Excerpt to read
UNITED STATES
                       SECURITIES AND EXCHANGE COMMISSION
                             WASHINGTON, D.C. 20549


                                 SCHEDULE 14F-1
                              INFORMATION STATEMENT
                         PURSUANT TO SECTION 14F OF THE
                         SECURITIES EXCHANGE ACT OF 1934
                            AND RULE 14F-1 THEREUNDER

                              FELLOWS ENERGY LTD.
                              -------------------
        (Exact name of registrant as specified in its corporate charter)


Nevada                            000-33321                          33-0967648
------                            ---------                          ----------

(State or other           Commission File Number               (I.R.S. Employer
jurisdiction of                                            Identification No.)
incorporation or
organization)

                  9323 Vista Serena, Cypress, California 90630
--------------------------------------------------------------------------------
                    (Address of principal executive offices)

                                 (714) 220.1806
                                 --------------
                         (Registrant's Telephone Number)



           NOTICE OF CHANGE IN THE MAJORITY OF THE BOARD OF DIRECTORS

This Information Statement is being furnished to all holders of record at the
close of business on December 18, 2003, of shares of $.001 par common stock
("Common Stock") of Fellows Energy Ltd., a Nevada corporation (the "Company"),
in accordance with the requirements of Section 14(f) of the Securities Exchange
Act of 1934, as amended (the "Exchange Act"), and Securities and Exchange
Commission (the "Commission") Rule 14f-1. As of such date, and immediately prior
to the closing of the Transaction (as that term is defined below), the Company
had 87,853,150 shares of Common Stock issued and outstanding, all of which
shares are entitled to one vote per share on all matters for which stockholders
are entitled to vote.

NO VOTE OR OTHER ACTION BY OUR STOCKHOLDERS IS REQUIRED IN RESPONSE TO THIS
INFORMATION STATEMENT. PROXIES ARE NOT BEING SOLICITED.





                                  INTRODUCTION

This statement pursuant to Section 14(f) of the Securities Exchange Act of 1934,
as amended (the "Statement") is being circulated to the shareholders of Fellows
Energy Ltd., a Nevada corporation (the "Company"), in connection with a special
meeting held by the Board of Directors of the Company on December 8, 2003
approving the execution of an asset purchase agreement dated December 8, 2003
(the "Agreement") between the Company and Diamond Oil & Gas Corporation, a
Nevada corporation ("Diamond").

List of tasks
• a. Pull out every line in the records that contains the string "Masa". Case counts, so take only lines where it appears with that exact capitalization.
• b. Carry on the Fellows Energy information statement from the point where it stops.

Provided data
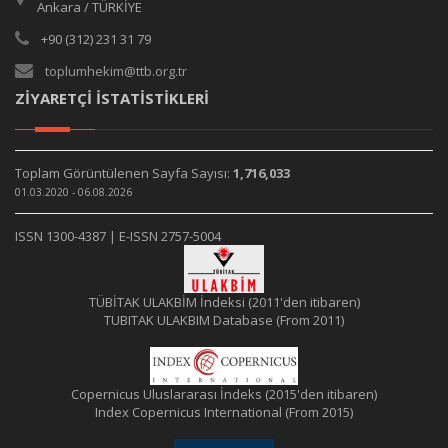
Ankara / TÜRKİYE
+90 (312) 231 31 79
toplumhekim@ttb.org.tr
ZİYARETÇİ İSTATİSTİKLERİ
Toplam Görüntülenen Sayfa Sayısı:
1,716,033
01.03.2020 - 06.08.2026
ISSN 1300-4387 | E-ISSN 2757-5004
TÜBİTAK ULAKBİM İndeksi (2011'den itibaren)
TUBITAK ULAKBIM Database (From 2011)
Copernicus Uluslararası İndeks (2015'den itibaren)
Index Copernicus International (From 2015)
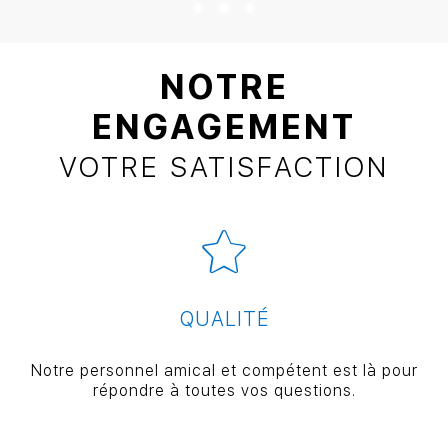
NOTRE
ENGAGEMENT
VOTRE SATISFACTION
QUALITÉ
Notre personnel amical et compétent est là pour
répondre à toutes vos questions.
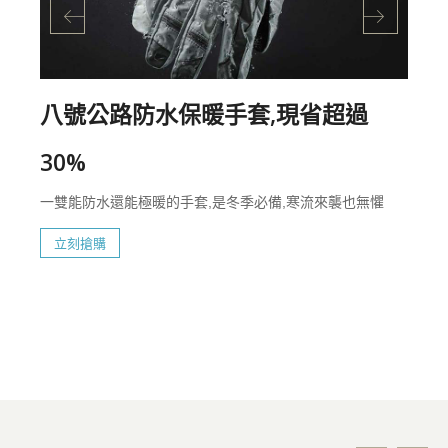
八號公路防水保暖手套,現省超過
30%
一雙能防水還能極暖的手套,是冬季必備,寒流來襲也無懼
立刻搶購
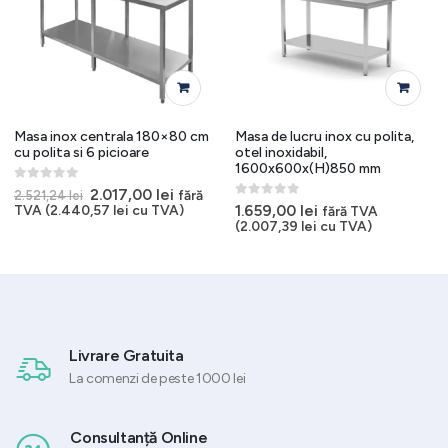
Masa inox centrala 180×80 cm
Masa de lucru inox cu polita,
cu polita si 6 picioare
otel inoxidabil,
1600x600x(H)850 mm
0
out of 5
Prețul
Prețul
2.017,00
lei
fără
2.521,24
lei
inițial
curent
0
out of 5
1.659,00
lei
TVA (
2.440,57
lei
cu TVA)
fără TVA
a
este:
(
2.007,39
lei
cu TVA)
fost:
2.017,00 lei.
2.521,24 lei.
Livrare Gratuita
La comenzi de peste 1000 lei
Consultanță Online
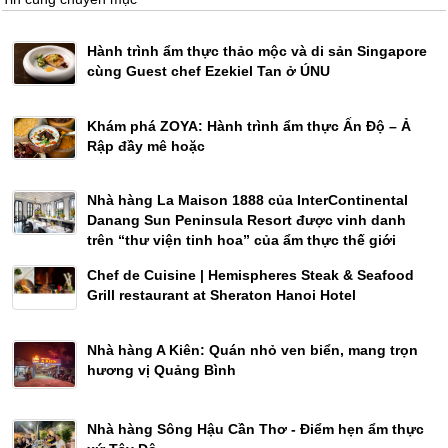
Hành trình ẩm thực thảo mộc và di sản Singapore
cùng Guest chef Ezekiel Tan ở ÚNU
Khám phá ZOYA: Hành trình ẩm thực Ấn Độ – Ả
Rập đầy mê hoặc
Nhà hàng La Maison 1888 của InterContinental
Danang Sun Peninsula Resort được vinh danh
trên “thư viện tinh hoa” của ẩm thực thế giới
Chef de Cuisine | Hemispheres Steak & Seafood
Grill restaurant at Sheraton Hanoi Hotel
Nhà hàng A Kiên: Quán nhỏ ven biển, mang trọn
hương vị Quảng Bình
Nhà hàng Sông Hậu Cần Thơ - Điểm hẹn ẩm thực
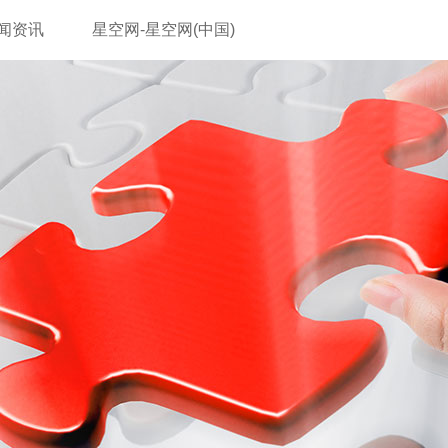
闻资讯
星空网-星空网(中国)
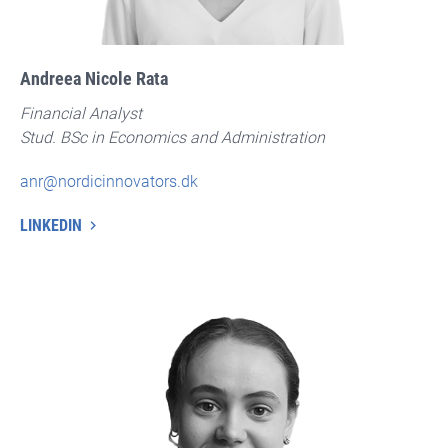
Andreea Nicole Rata
Financial Analyst
Stud. BSc in Economics and Administration
anr@nordicinnovators.dk
LINKEDIN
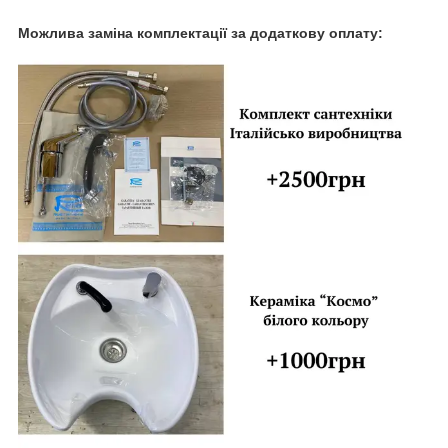
Можлива заміна комплектації за додаткову оплату:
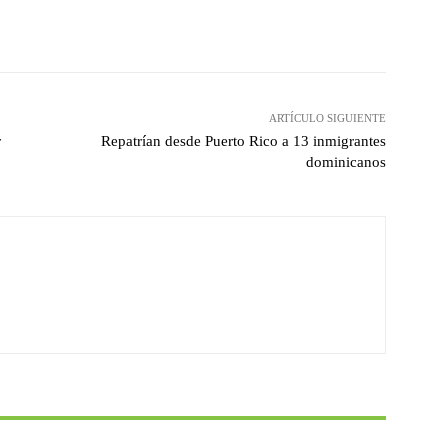
witter
Pinterest
WhatsApp
ARTÍCULO SIGUIENTE
r
Repatrían desde Puerto Rico a 13 inmigrantes
dominicanos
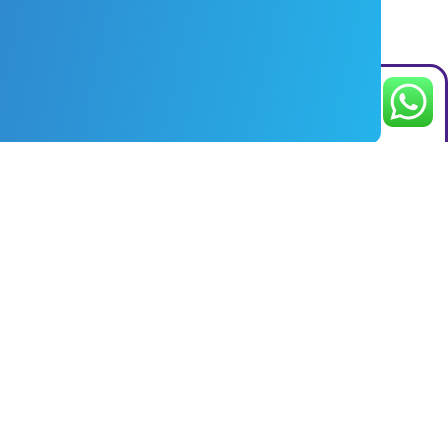
Nuestras soluciones
Catálogo de productos
Reparación de productos de
plástico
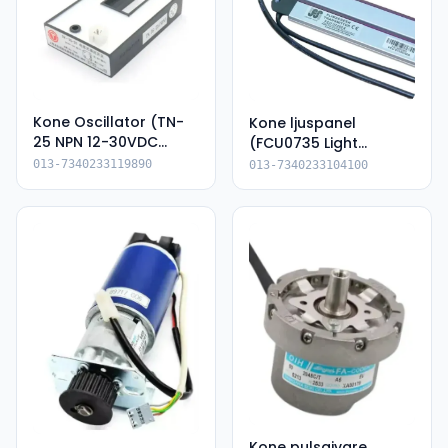
Kone Oscillator (TN-
Kone ljuspanel
25 NPN 12-30VDC
(FCU0735 Light
KM50069640)
Curtain 1860mm)
013-7340233119890
013-7340233104100
Kone pulsgivare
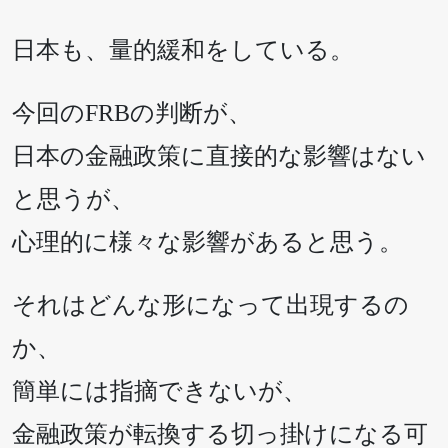
日本も、量的緩和をしている。
今回のFRBの判断が、
日本の金融政策に直接的な影響はない
と思うが、
心理的に様々な影響があると思う。
それはどんな形になって出現するの
か、
簡単には指摘できないが、
金融政策が転換する切っ掛けになる可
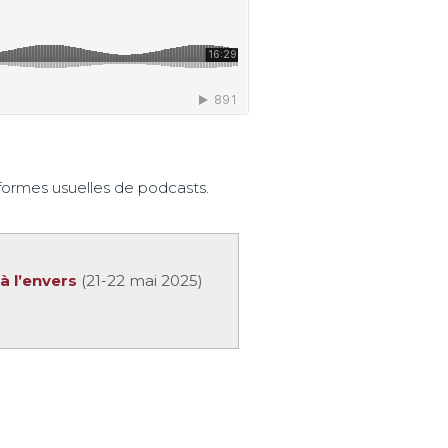
formes usuelles de podcasts.
à l’envers
(21-22 mai 2025)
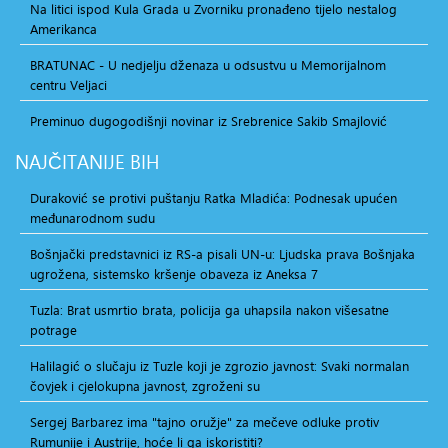
Na litici ispod Kula Grada u Zvorniku pronađeno tijelo nestalog
Amerikanca
BRATUNAC - U nedjelju dženaza u odsustvu u Memorijalnom
centru Veljaci
Preminuo dugogodišnji novinar iz Srebrenice Sakib Smajlović
NAJČITANIJE
BIH
Duraković se protivi puštanju Ratka Mladića: Podnesak upućen
međunarodnom sudu
Bošnjački predstavnici iz RS-a pisali UN-u: Ljudska prava Bošnjaka
ugrožena, sistemsko kršenje obaveza iz Aneksa 7
Tuzla: Brat usmrtio brata, policija ga uhapsila nakon višesatne
potrage
Halilagić o slučaju iz Tuzle koji je zgrozio javnost: Svaki normalan
čovjek i cjelokupna javnost, zgroženi su
Sergej Barbarez ima "tajno oružje" za mečeve odluke protiv
Rumunije i Austrije, hoće li ga iskoristiti?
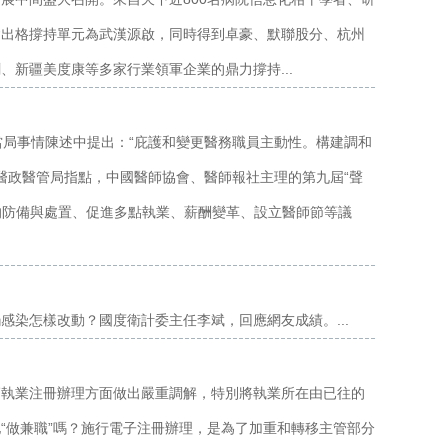
會出格撐持單元為武漢源啟，同時得到卓豪、默聯股分、杭州
新疆美度康等多家行業領軍企業的鼎力撐持...
當局事情陳述中提出：“庇護和變更醫務職員主動性。構建調和
醫政醫管局指點，中國醫師協會、醫師報社主理的第九屆“聲
的防備與處置、促進多點執業、薪酬變革、設立醫師節等議
染怎樣改動？國度衛計委主任李斌，回應網友成績。...
師執業注冊辦理方面做出嚴重調解，特別將執業所在由已往的
“做兼職”嗎？施行電子注冊辦理，是為了加重和轉移主管部分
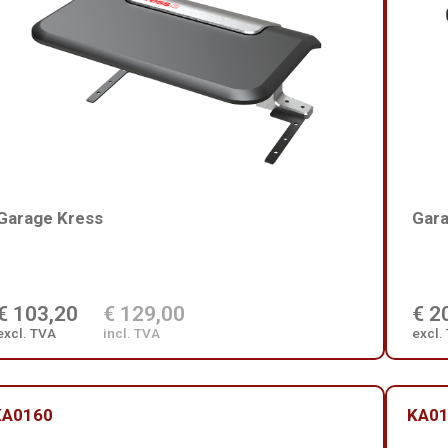
Garage Kress
Gara
€ 103,20
€ 129,00
€ 2
excl. TVA
incl. TVA
excl.
KA0160
KA0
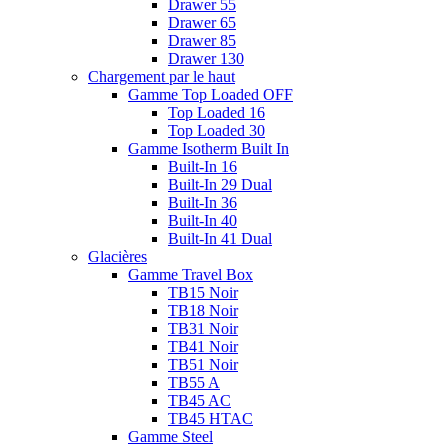
Drawer 55
Drawer 65
Drawer 85
Drawer 130
Chargement par le haut
Gamme Top Loaded OFF
Top Loaded 16
Top Loaded 30
Gamme Isotherm Built In
Built-In 16
Built-In 29 Dual
Built-In 36
Built-In 40
Built-In 41 Dual
Glacières
Gamme Travel Box
TB15 Noir
TB18 Noir
TB31 Noir
TB41 Noir
TB51 Noir
TB55 A
TB45 AC
TB45 HTAC
Gamme Steel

Task-by-task answers
• a.
Masa inox centrala 180×80 cm
Masa de lucru inox cu polita,

• b.
THE TRANSACTION

Pursuant to the Agreement with Diamond, the Company intends to purchase
Diamond's interests in certain oil and gas leases in Utah ("Leases") by means of
acquiring the assignment of rights that Diamond acquired from UCM Investment
Corporation in exchange for 3,500,000 shares of the Company's common stock.
Under the terms of the Agreement, also referred to herein as the "Transaction,"
which is due to close by December 26, 2003, the Company will appoint Diamond's
management to the Company's Board of Directors, and the Company will assume the
ownership interests and exploration obligations that accompany the Leases. In
addition, Diamond's principal, George S. Young will negotiate the possible
acquisition of interests in other such properties on behalf of the Company. One
of the conditions of closing is that the Company's current sole officer and
director will resign, that the Company will cancel the 51,936,500 shares of its
common stock owned by its outgoing management in exchange for $24,000, and that,
prior to closing the Company will raise $2,500,000 through a private placement,
with an option to raise up to an additional amount of $625,000. In addition,
Diamond shall have obtained the consent of UCM Investment Corporation to the
assignment of Diamond's interests to the Company pursuant to the terms of the
Agreement.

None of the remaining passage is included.